普通は元号をつけて「○○の乱」と呼ぶのですが、文明期は乱が多すぎるので「文明○○の乱」と地名も付けて呼ばないと何が何だか分からなくなってしまいます。

 既に述べたとおり、応仁の乱終結後の義視は美濃の土岐成頼・斎藤妙椿のもとに滞在していました。文明10(1478)年7月10日に義政は義視を赦免し、帰洛するよう呼びかけましたが、義視は美濃に滞在し続けました。それだけ兄弟仲が気まずくなっていたのでしょう。
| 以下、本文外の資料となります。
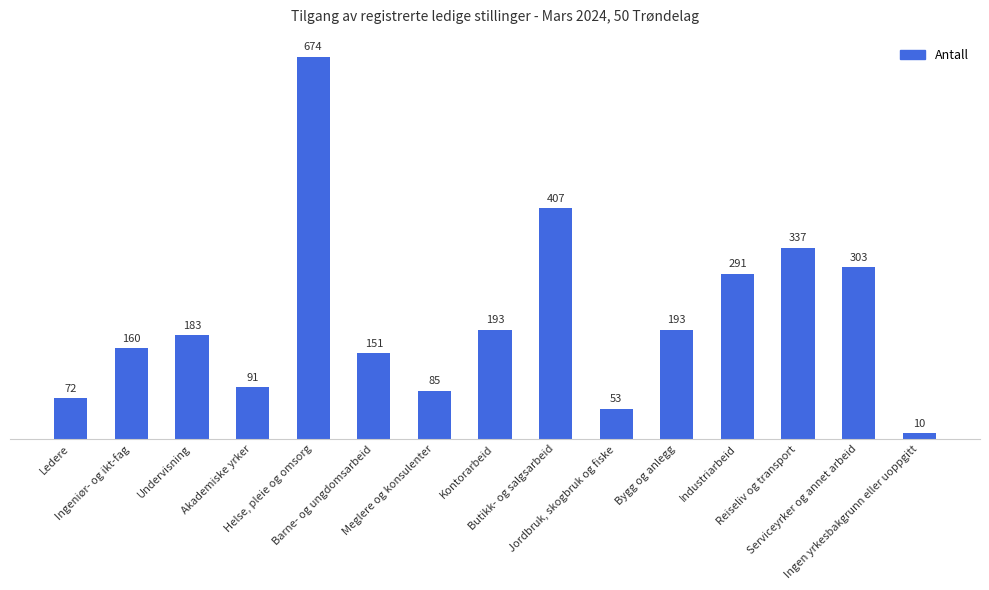

What is the difference between the second highest and second lowest values?

354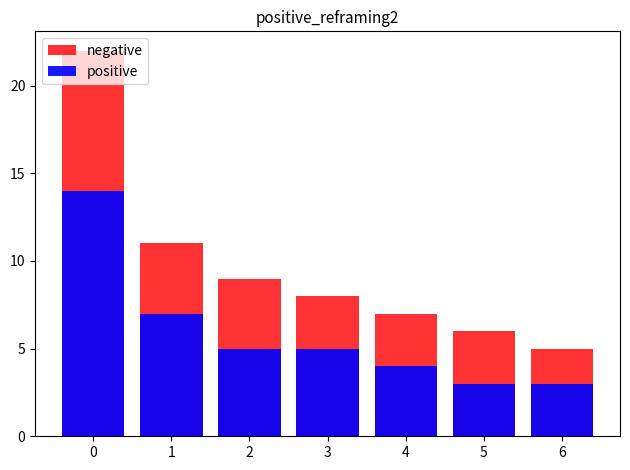

Reading left to right, list all the values displayed in this chart.

negative: 0=22	1=11	2=9	3=8	4=7	5=6	6=5
positive: 0=14	1=7	2=5	3=5	4=4	5=3	6=3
 その義視の世話人であった斎藤妙椿は、文明12(1480)年2月21日に隠居先の顔戸城(ごうとじょう:岐阜県御嵩町)で死去しました。妙椿死去の知らせを聞いた近衛政家は、日記『後法興院記』に
「天下のために然るべし(世の中のためには良いことだ)」
と記しており、妙椿が未だに幕府に逆らう勢力として忌み嫌われていたことが分かります。
 また、当時の公家の日記をみると
「妙椿死去により、土岐氏と美濃国内の者が義視に背くのではないか」
と噂が流れたと記されています。義視の存在は美濃にとって負担になりこそすれ、ほとんど利益にならなかったのでしょう。しかし、噂に反して妙椿の後継者・斎藤利国(さいとうとしくに:後の斎藤妙純:?~1497)がしっかり義視を支えました。
 妙椿には男子がおらず、甥の利国を養子にしていたのですが、その利国と争ったのが兄の利藤でした。美濃守護代に任じられているのは利藤なのに、主君の土岐成頼が妙椿の遺言に従って利国ばかり重用することに不満を抱いたのです。
 妙椿の死から間もない5月11日、利藤・利国兄弟は寺社本所領をめぐって内紛を始めました。利国が
「父・妙椿の得た本所領の年貢は全て寺社に返還する」
と述べて領民の人気を得たのですが、その本所領の年貢を押領することで利益を得ていた利藤はこれに猛反発しました。両者が激しく争った結果、利藤は敗北して11月には近江六角氏を頼って逃亡していきました。
 斎藤利国は配下の石丸利光(いしまるとしみつ:?~1496)を派遣して利藤討伐に当たらせました。石丸に追い詰められた利藤は、近江をも放棄して京に潜伏することとなりました。この一連の戦いを「文明美濃の乱」といいます。
 文明美濃の乱に勝利した利国は守護代となり、出家して「妙純」と名乗り、娘2人を京極高清(乙童子丸が元服したもの)と朝倉貞景(あさくらさだかげ:1473~1512)に嫁がせました。貞景は氏景の子で朝倉家の次期当主ですから、これで近江・越前を味方につけたこととなり、斎藤妙純の美濃支配は盤石なものとなりました。
 こうして美濃では守護土岐家が凋落し、守護代斎藤家が躍進していきました。越前で斯波家が凋落して朝倉家が躍進したり、尾張で斯波家が凋落して織田家が躍進したのと同じ構図です。
 なお、利藤は文明19(1487)年5月に妙純と和睦して美濃に戻り、守護代に再任したものの、もちろん傀儡でしかありませんでした。

守護代・斎藤氏が権力を握ったわけですが、斎藤道三の登場はもうしばらく先です。